_Problem to solve_
Reproduce the text of each of the following records word for word, leaving out the pictures.

_Available data_

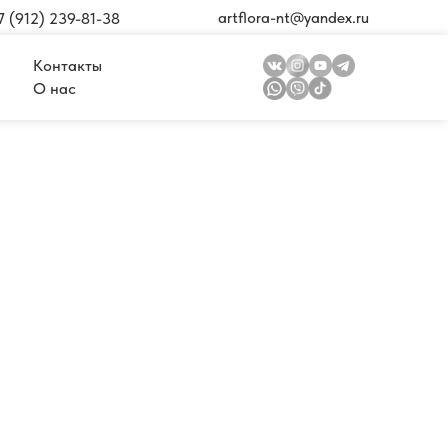
artflora-nt@yandex.ru
7 (912) 239-81-38
Контакты
О нас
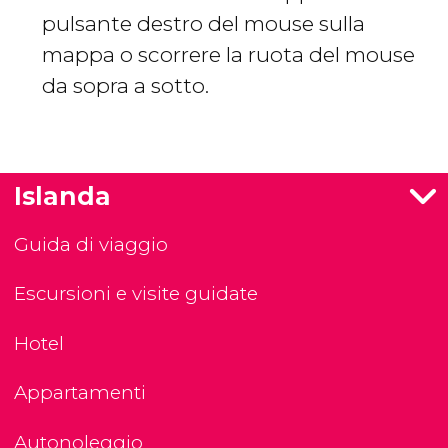
pulsante destro del mouse sulla
mappa o scorrere la ruota del mouse
da sopra a sotto.
Islanda
Guida di viaggio
Escursioni e visite guidate
Hotel
Appartamenti
Autonoleggio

_Answer section_
artflora-nt@yandex.ru
7 (912) 239-81-38
Контакты
О нас
pulsante destro del mouse sulla
mappa o scorrere la ruota del mouse
da sopra a sotto.
Islanda
Guida di viaggio
Escursioni e visite guidate
Hotel
Appartamenti
Autonoleggio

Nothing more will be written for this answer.